After Death
Three types of star remain after their death: white dwarfs, neutron
stars, and black holes. Each of these
has their own particular details and complications; and all are among
the most exotic places in the 
universe. Unfortunately, information about their lifespans is usually
theoretical at best. The universe is
still too young to have let any of these three bodies completely
exhaust itself.
White dwarfs are primarily interesting for their composition:
electron-degenerate matter, which is
particularly difficult to compress. As is, they are already immensely
dense; they contain the masses of stars
like the sun but the volume of planets like Earth.
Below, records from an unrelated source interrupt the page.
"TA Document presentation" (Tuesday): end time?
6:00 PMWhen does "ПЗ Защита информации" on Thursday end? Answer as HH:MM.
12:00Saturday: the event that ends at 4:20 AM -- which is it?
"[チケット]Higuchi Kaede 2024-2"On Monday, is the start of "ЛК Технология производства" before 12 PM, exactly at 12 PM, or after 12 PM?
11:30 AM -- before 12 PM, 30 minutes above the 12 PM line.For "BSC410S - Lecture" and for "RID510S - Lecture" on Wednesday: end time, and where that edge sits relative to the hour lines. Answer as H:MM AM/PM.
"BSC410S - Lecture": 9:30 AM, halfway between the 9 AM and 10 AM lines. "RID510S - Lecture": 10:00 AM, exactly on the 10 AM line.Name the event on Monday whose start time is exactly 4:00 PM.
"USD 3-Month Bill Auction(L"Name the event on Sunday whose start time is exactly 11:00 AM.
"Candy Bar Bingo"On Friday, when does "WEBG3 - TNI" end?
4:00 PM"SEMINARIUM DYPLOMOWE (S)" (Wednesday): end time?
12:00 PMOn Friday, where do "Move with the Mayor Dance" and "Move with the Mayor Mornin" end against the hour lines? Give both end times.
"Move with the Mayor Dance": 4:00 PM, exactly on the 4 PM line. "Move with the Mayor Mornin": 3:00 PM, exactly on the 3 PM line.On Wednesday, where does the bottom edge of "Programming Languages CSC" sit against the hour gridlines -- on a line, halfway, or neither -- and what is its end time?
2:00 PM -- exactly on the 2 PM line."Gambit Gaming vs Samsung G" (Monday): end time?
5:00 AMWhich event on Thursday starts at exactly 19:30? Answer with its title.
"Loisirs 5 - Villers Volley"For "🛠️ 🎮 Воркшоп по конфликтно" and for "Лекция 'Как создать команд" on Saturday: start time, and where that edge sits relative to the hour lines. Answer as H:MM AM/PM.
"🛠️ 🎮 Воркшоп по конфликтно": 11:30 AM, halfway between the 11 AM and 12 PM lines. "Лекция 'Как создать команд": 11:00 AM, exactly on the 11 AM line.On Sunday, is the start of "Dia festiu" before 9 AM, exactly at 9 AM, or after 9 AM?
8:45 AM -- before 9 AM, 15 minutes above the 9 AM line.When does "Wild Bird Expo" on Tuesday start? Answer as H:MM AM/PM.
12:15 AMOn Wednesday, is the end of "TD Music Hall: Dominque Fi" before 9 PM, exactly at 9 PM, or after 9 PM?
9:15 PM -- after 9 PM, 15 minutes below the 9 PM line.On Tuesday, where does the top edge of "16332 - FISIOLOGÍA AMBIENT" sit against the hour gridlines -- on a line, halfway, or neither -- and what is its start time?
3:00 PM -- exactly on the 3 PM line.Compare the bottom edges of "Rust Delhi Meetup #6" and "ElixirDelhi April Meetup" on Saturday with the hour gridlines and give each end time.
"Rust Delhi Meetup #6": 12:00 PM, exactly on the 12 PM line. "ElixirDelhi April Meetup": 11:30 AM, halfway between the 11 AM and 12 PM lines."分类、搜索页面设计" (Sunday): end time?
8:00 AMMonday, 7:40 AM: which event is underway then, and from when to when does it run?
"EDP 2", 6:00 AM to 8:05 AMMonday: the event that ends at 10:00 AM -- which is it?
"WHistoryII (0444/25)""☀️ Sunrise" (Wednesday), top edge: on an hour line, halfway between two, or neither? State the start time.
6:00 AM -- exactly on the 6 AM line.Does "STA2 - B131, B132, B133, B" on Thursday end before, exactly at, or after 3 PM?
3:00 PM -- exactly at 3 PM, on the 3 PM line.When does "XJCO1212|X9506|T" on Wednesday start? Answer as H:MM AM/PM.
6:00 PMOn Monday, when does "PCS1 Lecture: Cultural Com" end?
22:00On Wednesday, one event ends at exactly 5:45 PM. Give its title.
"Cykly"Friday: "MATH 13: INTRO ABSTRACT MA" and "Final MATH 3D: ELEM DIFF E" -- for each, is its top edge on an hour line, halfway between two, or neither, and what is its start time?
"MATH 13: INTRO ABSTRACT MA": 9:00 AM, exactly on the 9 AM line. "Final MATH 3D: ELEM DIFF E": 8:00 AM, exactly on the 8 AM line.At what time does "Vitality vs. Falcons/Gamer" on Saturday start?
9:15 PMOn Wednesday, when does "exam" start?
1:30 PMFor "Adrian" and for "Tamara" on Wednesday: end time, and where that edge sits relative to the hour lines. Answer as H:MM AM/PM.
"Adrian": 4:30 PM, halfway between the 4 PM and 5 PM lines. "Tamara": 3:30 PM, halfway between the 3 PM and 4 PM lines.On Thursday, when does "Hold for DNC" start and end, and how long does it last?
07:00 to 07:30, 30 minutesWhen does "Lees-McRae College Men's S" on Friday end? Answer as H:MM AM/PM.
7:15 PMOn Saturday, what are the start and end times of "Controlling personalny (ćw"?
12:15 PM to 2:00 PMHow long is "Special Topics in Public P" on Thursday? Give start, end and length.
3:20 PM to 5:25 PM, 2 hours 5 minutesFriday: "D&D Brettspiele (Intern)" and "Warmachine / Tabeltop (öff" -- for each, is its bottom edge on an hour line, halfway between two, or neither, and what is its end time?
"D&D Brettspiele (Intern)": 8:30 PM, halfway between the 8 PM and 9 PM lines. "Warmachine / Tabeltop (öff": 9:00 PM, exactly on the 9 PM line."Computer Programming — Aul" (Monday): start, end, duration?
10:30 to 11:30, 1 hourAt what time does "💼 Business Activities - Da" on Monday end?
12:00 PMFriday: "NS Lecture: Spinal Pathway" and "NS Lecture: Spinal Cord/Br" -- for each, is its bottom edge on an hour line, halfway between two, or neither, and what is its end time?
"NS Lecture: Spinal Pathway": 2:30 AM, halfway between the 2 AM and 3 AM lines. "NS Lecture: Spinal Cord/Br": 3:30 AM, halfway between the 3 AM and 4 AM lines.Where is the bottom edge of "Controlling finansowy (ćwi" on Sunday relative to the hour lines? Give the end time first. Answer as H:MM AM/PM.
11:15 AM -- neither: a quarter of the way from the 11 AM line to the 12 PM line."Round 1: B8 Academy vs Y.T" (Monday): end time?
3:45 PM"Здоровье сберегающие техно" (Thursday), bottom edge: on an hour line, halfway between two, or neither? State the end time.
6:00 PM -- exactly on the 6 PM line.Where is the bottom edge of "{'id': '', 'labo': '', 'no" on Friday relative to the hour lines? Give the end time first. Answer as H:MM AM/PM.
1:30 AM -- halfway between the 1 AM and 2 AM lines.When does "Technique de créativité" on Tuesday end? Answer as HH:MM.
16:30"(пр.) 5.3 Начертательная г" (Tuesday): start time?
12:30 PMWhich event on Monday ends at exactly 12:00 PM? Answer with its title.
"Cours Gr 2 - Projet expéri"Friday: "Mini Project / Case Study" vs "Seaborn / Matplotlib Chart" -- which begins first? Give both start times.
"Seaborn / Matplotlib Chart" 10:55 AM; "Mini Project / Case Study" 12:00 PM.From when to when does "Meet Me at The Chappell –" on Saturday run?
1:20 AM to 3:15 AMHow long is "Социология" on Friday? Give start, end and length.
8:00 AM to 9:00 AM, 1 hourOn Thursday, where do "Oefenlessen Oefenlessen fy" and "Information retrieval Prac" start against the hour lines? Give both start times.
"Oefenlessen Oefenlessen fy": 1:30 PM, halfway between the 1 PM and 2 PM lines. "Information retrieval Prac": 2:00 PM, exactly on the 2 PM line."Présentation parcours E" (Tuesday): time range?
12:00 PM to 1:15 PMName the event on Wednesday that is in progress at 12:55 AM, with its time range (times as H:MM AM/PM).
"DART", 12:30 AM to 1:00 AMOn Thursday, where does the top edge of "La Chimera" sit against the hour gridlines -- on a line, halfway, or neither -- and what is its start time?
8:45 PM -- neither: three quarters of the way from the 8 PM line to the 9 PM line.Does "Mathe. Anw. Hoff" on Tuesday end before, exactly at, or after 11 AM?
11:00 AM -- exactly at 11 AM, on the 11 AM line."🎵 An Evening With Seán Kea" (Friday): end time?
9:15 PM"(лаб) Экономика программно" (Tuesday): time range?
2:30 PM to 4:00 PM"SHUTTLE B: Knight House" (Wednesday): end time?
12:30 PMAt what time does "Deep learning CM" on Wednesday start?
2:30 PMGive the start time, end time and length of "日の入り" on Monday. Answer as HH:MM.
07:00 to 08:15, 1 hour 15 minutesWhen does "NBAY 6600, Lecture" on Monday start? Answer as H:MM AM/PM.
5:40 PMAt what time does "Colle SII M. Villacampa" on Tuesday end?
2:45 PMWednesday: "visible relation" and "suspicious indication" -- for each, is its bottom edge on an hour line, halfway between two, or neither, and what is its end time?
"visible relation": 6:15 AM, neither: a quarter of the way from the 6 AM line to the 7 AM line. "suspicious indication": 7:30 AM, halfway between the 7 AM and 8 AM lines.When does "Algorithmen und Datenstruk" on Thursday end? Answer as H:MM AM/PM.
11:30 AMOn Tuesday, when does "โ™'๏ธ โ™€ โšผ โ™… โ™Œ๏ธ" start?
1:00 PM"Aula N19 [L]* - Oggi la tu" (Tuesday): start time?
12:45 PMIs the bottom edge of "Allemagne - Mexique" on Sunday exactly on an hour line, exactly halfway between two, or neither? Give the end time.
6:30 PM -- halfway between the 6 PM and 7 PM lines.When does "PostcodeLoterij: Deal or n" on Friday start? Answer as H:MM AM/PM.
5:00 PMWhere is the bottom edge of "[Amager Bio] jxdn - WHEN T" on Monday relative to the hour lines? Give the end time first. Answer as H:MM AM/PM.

Because of this,
even nearby white dwarfs are strongly
redshifted (that is, they give off the appearance of moving further
away). They radiate almost no heat, and
it is thought that when this heat is lost they will become a body known
only as a black dwarf.
Neutron stars, meanwhile, are comprised of almost only of their
namesake: neutrons. They are immensely hot
and, like white dwarves, can no longer be compressed. They are
particularly unusual because of the speed of
their rotation, which is so powerful that radio waves are emitted
strongly at the poles of the star. For some
time it was thought that these radio sources, so regular in their work,
might actually be strangely artificial in
nature. It is now known that neutron stars pointed straight at us,
called pulsars, are of course completely
natural. The fate of neutron stars is also unknown, and not much
theorized upon.
Finally, black holes. These are perhaps the most terrifying objects in
existence, who have become so
massive that light itself cannot escape their gravity. For this reason
they are almost impossible to study,
but the following is most probable. At the core of every black hole is
a singularity, a location where the laws
of physics themselves change. Meanwhile, at the edges, a slow process
might occur to account for information
lost to black holes.
Quantum mechanics suggests that virtual particles are created and
destroyed constantly. Because of black
holes's unusual structures, these false particles may become propelled
into becoming real particle-antiparticle
pairs; one of which is swallowed again by the black hole (effectively
destroying it), the other drifting back out
into the galaxy, replacing the information lost by a real particle
previously swallowed. This process is
signficantly noteworthy in that it provides a mechanism for black hole
death: Each particle released shrinks the
black hole, and eventually it is reduced to nothing.